Publication (Day/Month/Year) 1998
Page numbers 0-0
Publisher MEASURE Evaluation, Carolina Population Center, University of North Carolina at Chapel Hill
Context: Medical barriers can limit the use of family planning services, even in situations where family planning services are physically accessible and economic barriers are few. This study investigates the presence of four types of medical barriers among providers at government family planning service delivery points in Tanzania: overspecialization, eligibility restrictions, process hurdles, and provider bias.
Methods: Data from the 1996 Tanzania Service Availability Survey are used in the study. Barriers are analyzed by type of provider, type of facility, and urban/rural location. Estimates of the proportion of facilities that are "barrier-free" are also made.

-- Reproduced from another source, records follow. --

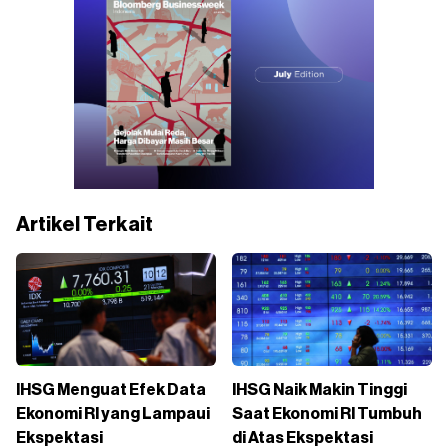
Artikel Terkait
IHSG Menguat Efek Data
IHSG Naik Makin Tinggi
Ekonomi RI yang Lampaui
Saat Ekonomi RI Tumbuh
Ekspektasi
di Atas Ekspektasi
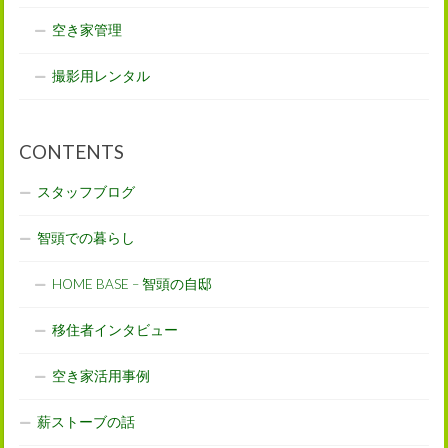
空き家管理
撮影用レンタル
CONTENTS
スタッフブログ
智頭での暮らし
HOME BASE – 智頭の自邸
移住者インタビュー
空き家活用事例
薪ストーブの話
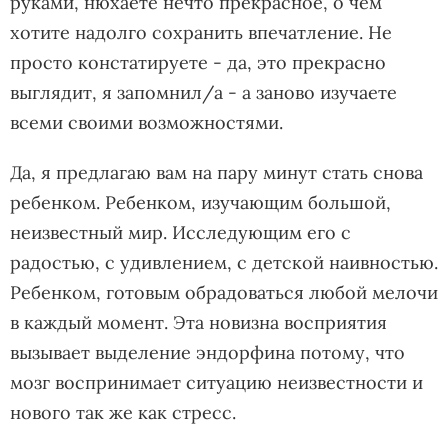
руками, нюхаете нечто прекрасное, о чём
хотите надолго сохранить впечатление. Не
просто констатируете - да, это прекрасно
выглядит, я запомнил/а - а заново изучаете
всеми своими возможностями.
Да, я предлагаю вам на пару минут стать снова
ребенком. Ребенком, изучающим большой,
неизвестный мир. Исследующим его с
радостью, с удивлением, с детской наивностью.
Ребенком, готовым обрадоваться любой мелочи
в каждый момент. Эта новизна восприятия
вызывает выделение эндорфина потому, что
мозг воспринимает ситуацию неизвестности и
нового так же как стресс.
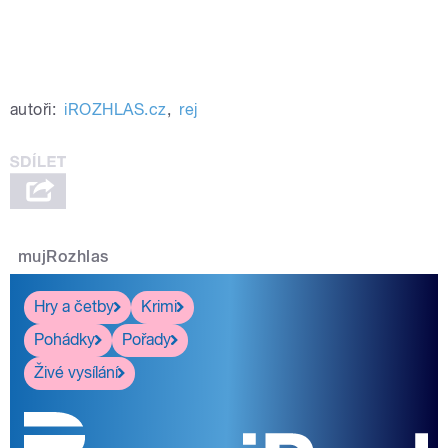
autoři:
iROZHLAS.cz
,
rej
mujRozhlas
Hry a četby
Krimi
Pohádky
Pořady
Živé vysílání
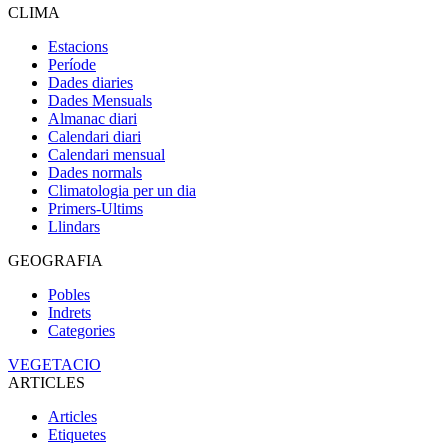
CLIMA
Estacions
Període
Dades diaries
Dades Mensuals
Almanac diari
Calendari diari
Calendari mensual
Dades normals
Climatologia per un dia
Primers-Ultims
Llindars
GEOGRAFIA
Pobles
Indrets
Categories
VEGETACIO
ARTICLES
Articles
Etiquetes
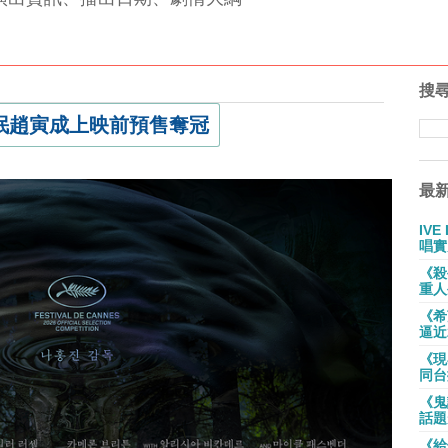
搜
珉趙寅成上映前預售奪冠
最
IV
唱實
《殺
重人
《希
逼近
《現
同台
《鬼
話題
《給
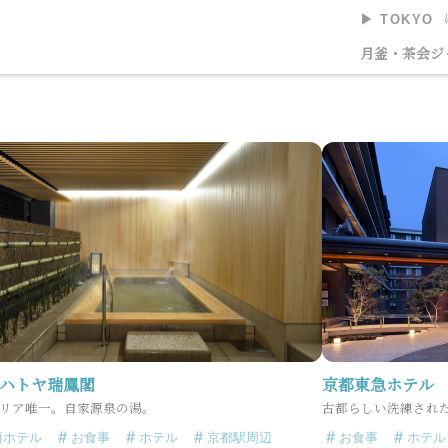
▶︎ TOKYO
美術館
月釜・茶会
ジ
 ハトヤ瑞鳳閣
京都東急ホテル
リア唯一。自家源泉の湯。
古都らしい洗練され
頃ホテル
お食事
ホテル
京都駅周辺
お食事
ホテル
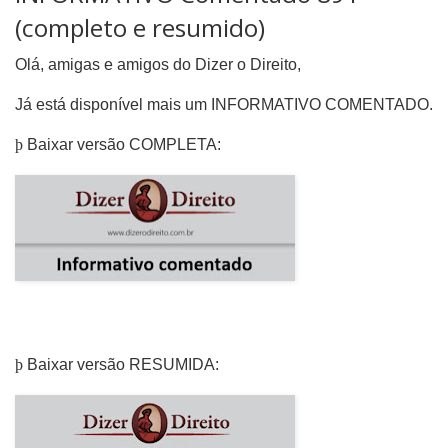
(completo e resumido)
Olá, amigas e amigos do Dizer o Direito,
Já está disponível mais um INFORMATIVO COMENTADO.
þ
Baixar versão COMPLETA:
þ
Baixar versão RESUMIDA:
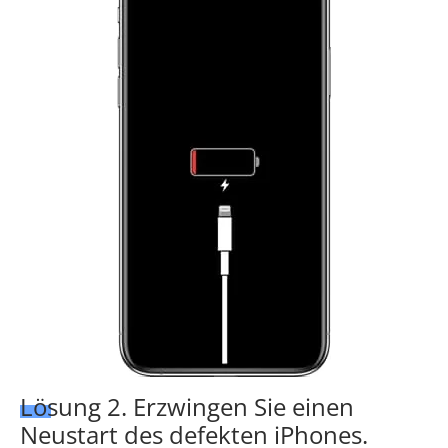
Lösung 2. Erzwingen Sie einen
Neustart des defekten iPhones.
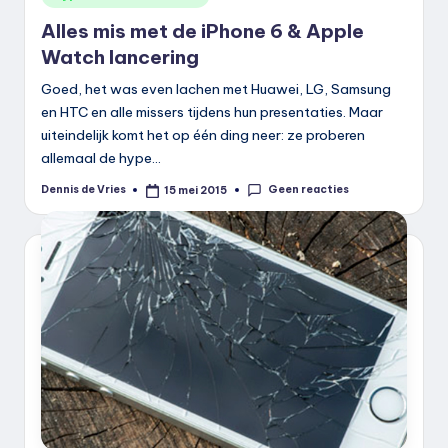
in
Alles mis met de iPhone 6 & Apple
Watch lancering
Goed, het was even lachen met Huawei, LG, Samsung
en HTC en alle missers tijdens hun presentaties. Maar
uiteindelijk komt het op één ding neer: ze proberen
allemaal de hype…
Geen reacties
Dennis de Vries
15 mei 2015
Geplaatst
door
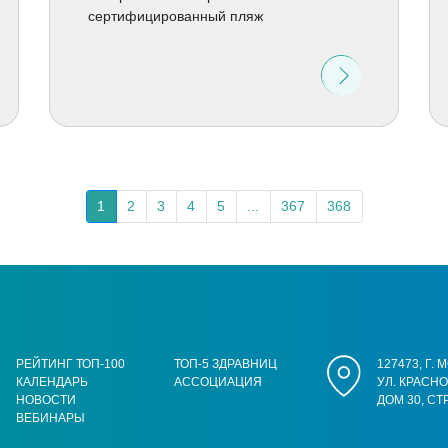
сертифицированный пляж
1
2
3
4
5
...
367
368
РЕЙТИНГ ТОП-100
ТОП-5 ЗДРАВНИЦ
127473, Г.
КАЛЕНДАРЬ
АССОЦИАЦИЯ
УЛ. КРАСН
НОВОСТИ
ДОМ 30, СТ
ВЕБИНАРЫ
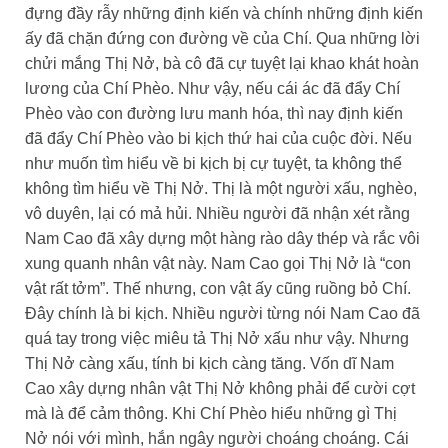
đựng đầy rẫy những định kiến và chính những định kiến
ấy đã chặn đứng con đường về của Chí. Qua những lời
chửi mắng Thị Nở, bà cô đã cự tuyệt lại khao khát hoàn
lương của Chí Phèo. Như vậy, nếu cái ác đã đẩy Chí
Phèo vào con đường lưu manh hóa, thì nay định kiến
đã đẩy Chí Phèo vào bi kịch thứ hai của cuộc đời. Nếu
như muốn tìm hiểu về bi kịch bị cự tuyệt, ta không thể
không tìm hiểu về Thị Nở. Thị là một người xấu, nghèo,
vô duyên, lại có mả hủi. Nhiều người đã nhận xét rằng
Nam Cao đã xây dựng một hàng rào dây thép và rắc vôi
xung quanh nhân vật này. Nam Cao gọi Thị Nở là “con
vật rất tởm”. Thế nhưng, con vật ấy cũng ruồng bỏ Chí.
Đây chính là bi kịch. Nhiều người từng nói Nam Cao đã
quá tay trong việc miêu tả Thị Nở xấu như vậy. Nhưng
Thị Nở càng xấu, tính bi kịch càng tăng. Vốn dĩ Nam
Cao xây dựng nhân vật Thị Nở không phải để cười cợt
mà là để cảm thông. Khi Chí Phèo hiểu những gì Thị
Nở nói với mình, hắn ngây người choáng choáng. Cái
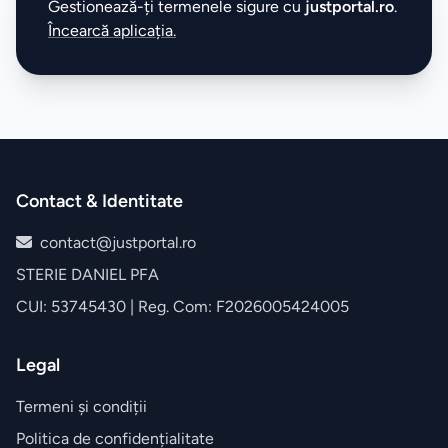
Gestionează-ți termenele sigure cu
justportal.ro
.
Încearcă aplicația.
Contact & Identitate
contact@justportal.ro
STERIE DANIEL PFA
CUI: 53745430 | Reg. Com: F2026005424005
Legal
Termeni și condiții
Politica de confidențialitate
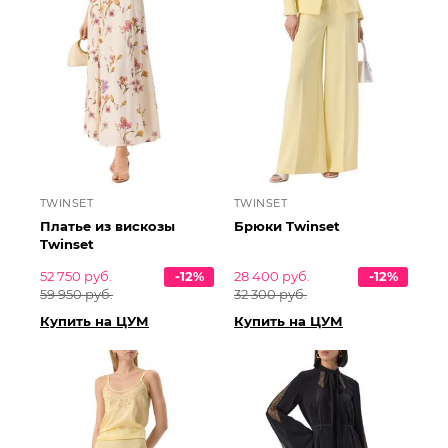
TWINSET
TWINSET
Платье из вискозы
Брюки Twinset
Twinset
52 750 руб.
-12%
28 400 руб.
-12%
59 950 руб.
32 300 руб.
Купить на ЦУМ
Купить на ЦУМ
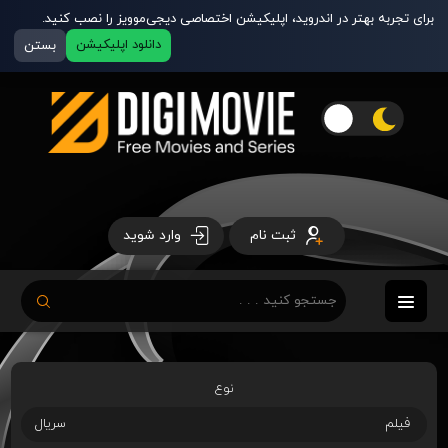
برای تجربه بهتر در اندروید، اپلیکیشن اختصاصی دیجی‌موویز را نصب کنید.
دانلود اپلیکیشن
بستن
ثبت نام
وارد شوید
نوع
فیلم
سریال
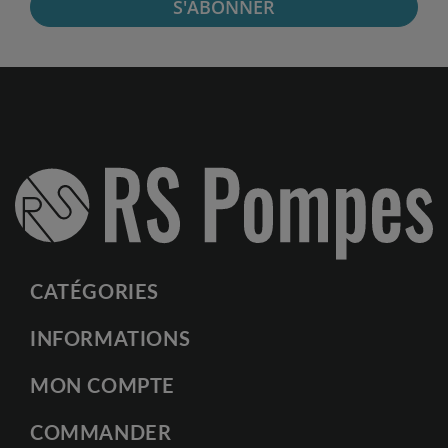
S'ABONNER
CATÉGORIES
INFORMATIONS
MON COMPTE
COMMANDER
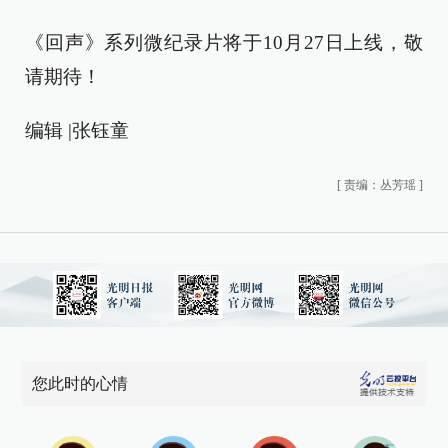
《回声》系列微纪录片将于10月27日上线，敬
请期待！
编辑 |张钰童
[
责编：丛芳瑶
]
您此时的心情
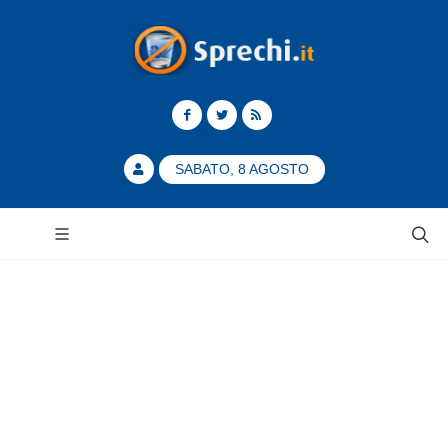
SABATO, 8 AGOSTO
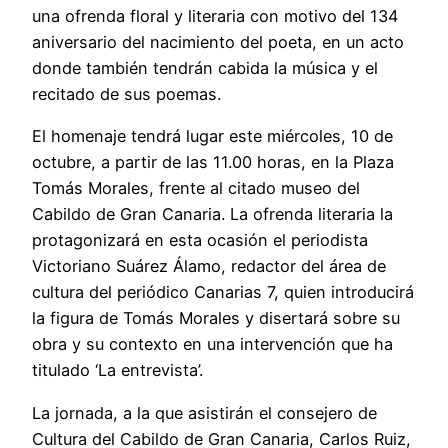
una ofrenda floral y literaria con motivo del 134
aniversario del nacimiento del poeta, en un acto
donde también tendrán cabida la música y el
recitado de sus poemas.
El homenaje tendrá lugar este miércoles, 10 de
octubre, a partir de las 11.00 horas, en la Plaza
Tomás Morales, frente al citado museo del
Cabildo de Gran Canaria. La ofrenda literaria la
protagonizará en esta ocasión el periodista
Victoriano Suárez Álamo, redactor del área de
cultura del periódico Canarias 7, quien introducirá
la figura de Tomás Morales y disertará sobre su
obra y su contexto en una intervención que ha
titulado ‘La entrevista’.
La jornada, a la que asistirán el consejero de
Cultura del Cabildo de Gran Canaria, Carlos Ruiz,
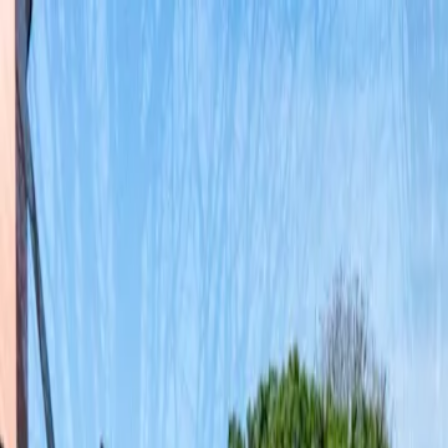
Pour les joueurs
Réserve des courts de padel
Réserve des courts de tennis
Réserve des courts de tennis
Trouve un club
Pour les joueurs
Réserve des courts de padel
Réserve des courts de tennis
Réserve des courts de tennis
Trouve un club
Pour les clubs
Playtomic Manager
Playtomic Coach
Academy
Tarifs
Pour les clubs
Playtomic Manager
Playtomic Coach
Academy
Tarifs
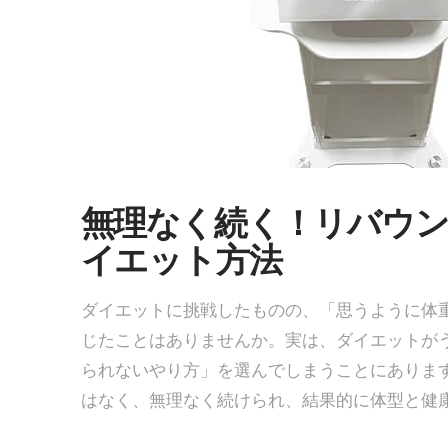
無理なく続く！リバウ
イエット方法
ダイエットに挑戦したものの、「思うように体
じたことはありませんか。実は、ダイエットが
られないやり方」を選んでしまうことにありま
はなく、無理なく続けられ、結果的に体型と健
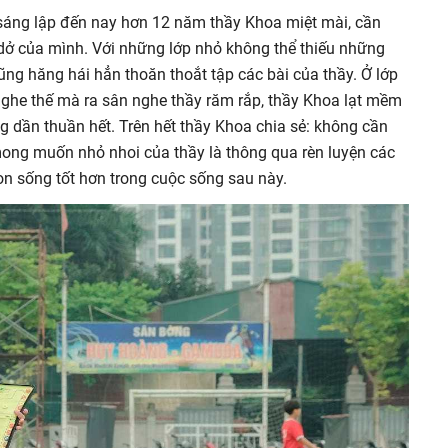
 sáng lập đến nay hơn 12 năm thầy Khoa miệt mài, cần
dở của mình. Với những lớp nhỏ không thể thiếu những
cũng hăng hái hẳn thoăn thoắt tập các bài của thầy. Ở lớp
nghe thế mà ra sân nghe thầy răm rắp, thầy Khoa lạt mềm
 dần thuần hết. Trên hết thầy Khoa chia sẻ: không cần
mong muốn nhỏ nhoi của thầy là thông qua rèn luyện các
con sống tốt hơn trong cuộc sống sau này.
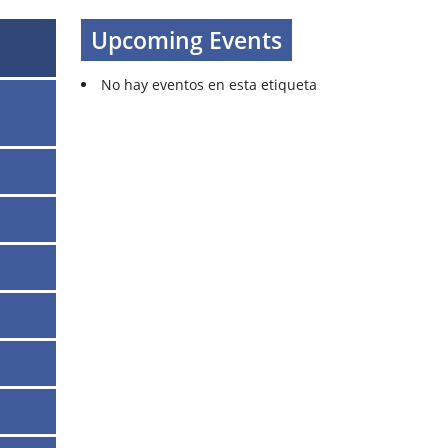
Upcoming Events
No hay eventos en esta etiqueta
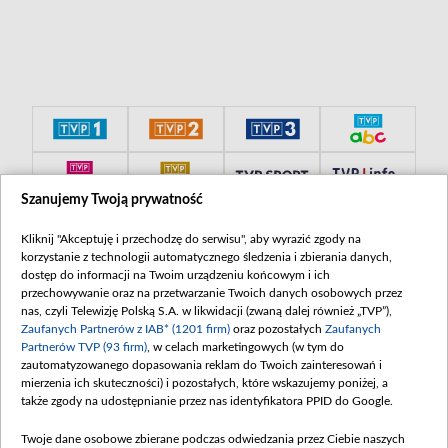
Szanujemy Twoją prywatność
Kliknij "Akceptuję i przechodzę do serwisu", aby wyrazić zgody na
korzystanie z technologii automatycznego śledzenia i zbierania danych,
dostęp do informacji na Twoim urządzeniu końcowym i ich
przechowywanie oraz na przetwarzanie Twoich danych osobowych przez
nas, czyli Telewizję Polską S.A. w likwidacji (zwaną dalej również „TVP”),
Zaufanych Partnerów z IAB* (1201 firm)
oraz pozostałych
Zaufanych
Partnerów TVP (93 firm)
, w celach marketingowych (w tym do
zautomatyzowanego dopasowania reklam do Twoich zainteresowań i
mierzenia ich skuteczności) i pozostałych, które wskazujemy poniżej, a
także zgody na udostępnianie przez nas identyfikatora PPID do Google.
Twoje dane osobowe zbierane podczas odwiedzania przez Ciebie naszych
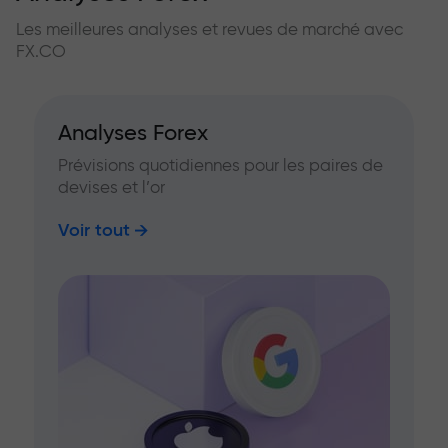
Les meilleures analyses et revues de marché avec
FX.CO
Analyses Forex
Prévisions quotidiennes pour les paires de
devises et l’or
Voir tout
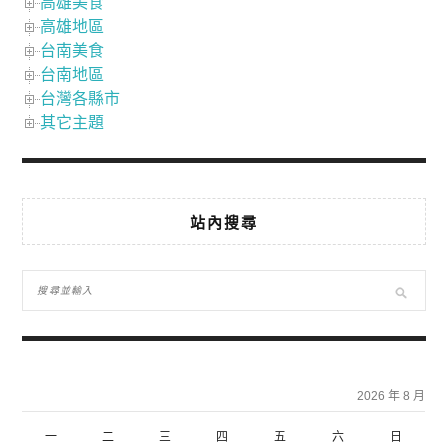
高雄美食
高雄地區
台南美食
台南地區
台灣各縣市
其它主題
站內搜尋
2026 年 8 月
一
二
三
四
五
六
日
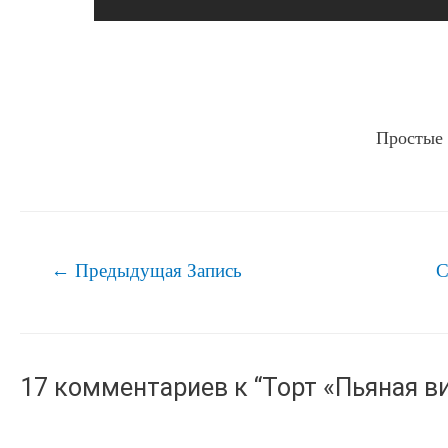
Простые 
Навигация
←
Предыдущая Запись
С
по
записям
17 комментариев к “Торт «Пьяная в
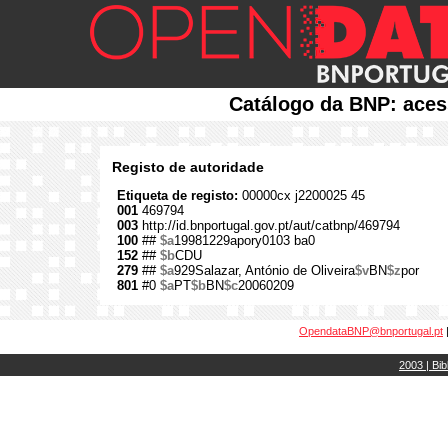
Catálogo da BNP: aces
Registo de autoridade
Etiqueta de registo:
00000cx j2200025 45
001
469794
003
http://id.bnportugal.gov.pt/aut/catbnp/469794
100
##
$a
19981229apory0103 ba0
152
##
$b
CDU
279
##
$a
929Salazar, António de Oliveira
$v
BN
$z
por
801
#0
$a
PT
$b
BN
$c
20060209
OpendataBNP@bnportugal.pt
2003 | Bib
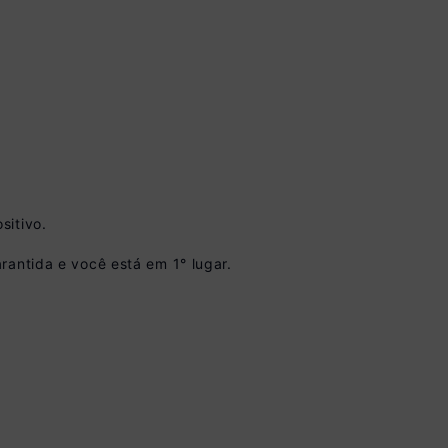
sitivo.
vista no Boleto
rantida e você está em 1° lugar.
nto)
omiza
R$ 30,00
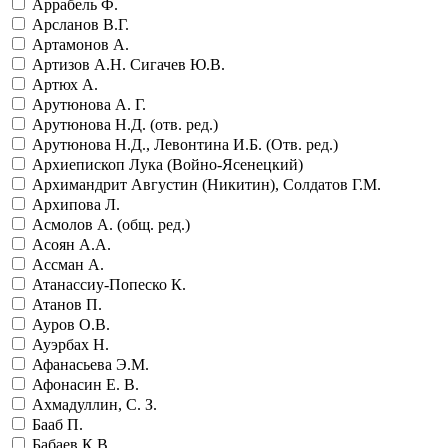
Аррабель Ф.
Арсланов В.Г.
Артамонов А.
Артизов А.Н. Сигачев Ю.В.
Артюх А.
Арутюнова А. Г.
Арутюнова Н.Д. (отв. ред.)
Арутюнова Н.Д., Левонтина И.Б. (Отв. ред.)
Архиепископ Лука (Войно-Ясенецкий)
Архимандрит Августин (Никитин), Солдатов Г.М.
Архипова Л.
Асмолов А. (общ. ред.)
Асоян А.А.
Ассман А.
Атанассиу-Попеско К.
Атанов П.
Ауров О.В.
Ауэрбах Н.
Афанасьева Э.М.
Афонасин Е. В.
Ахмадуллин, С. З.
Бааб П.
Бабаев К.В.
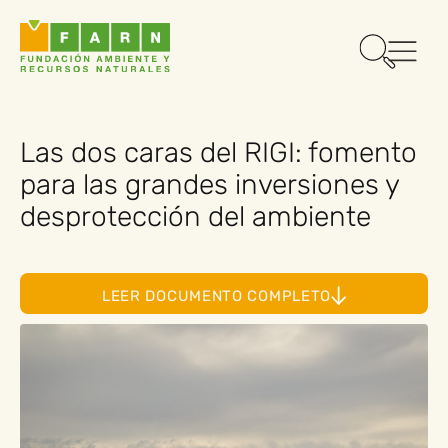
Las dos caras del RIGI: fomento
para las grandes inversiones y
desprotección del ambiente
LEER DOCUMENTO COMPLETO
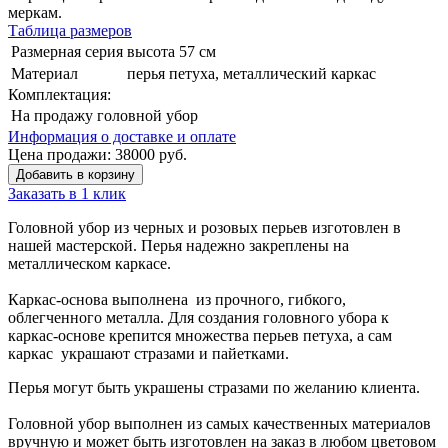
меркам.
Таблица размеров
Размерная серия
высота 57 см
Материал
перья петуха, металлический каркас
Комплектация:
На продажу
головной убор
Информация о доставке и оплате
Цена продажи:
38000
руб.
Добавить в корзину
Заказать в 1 клик
Головной убор из черных и розовых перьев изготовлен в
нашей мастерской. Перья надежно закреплены на
металлическом каркасе.
Каркас-основа выполнена из прочного, гибкого,
облегченного металла. Для создания головного убора к
каркас-основе крепится множества перьев петуха, а сам
каркас украшают стразами и пайетками.
Перья могут быть украшены стразами по желанию клиента.
Головной убор выполнен из самых качественных материалов
вручную и может быть изготовлен на заказ в любом цветовом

Results: A relatively high proportion of provider’s restrict eligibility by age, particularly for oral contraceptives, the most widely used method by Tanzanian women. Restrictions were also observed according to a woman’s marital status, parity, and spousal consent. Medical aides, trained midwives, MCH aides, and auxiliary staff, the most common type of family planning service provider in rural areas, were the most likely to impose age restrictions (79 to 81 percent) for the pill. Ten to 13 percent of providers reported that there was at least one modern method that they would never recommend, and 40 percent reported inappropriate process hurdles in the provision of hormonal methods. In the aggregate, these restrictions and hurdles severely limit access to contraceptives for certain groups of women. Young, unmarried, non-menstruating women, for example, would encounter one or more barriers or process hurdles at more than 70 percent of urban and 80 percent of rural facilities. Conclusions: Although the Tanzanian National Family Planning Program has made considerable progress in improving access to family planning services in the 1990s, further efforts are needed to reduce and ultimately eliminate unnecessary provider restrictions to contraceptive use. Compliance with the National Family Planning Program’s service guidelines and standards would seem to be in need of greater emphasis in pre- and in-service training and during supervisory visits.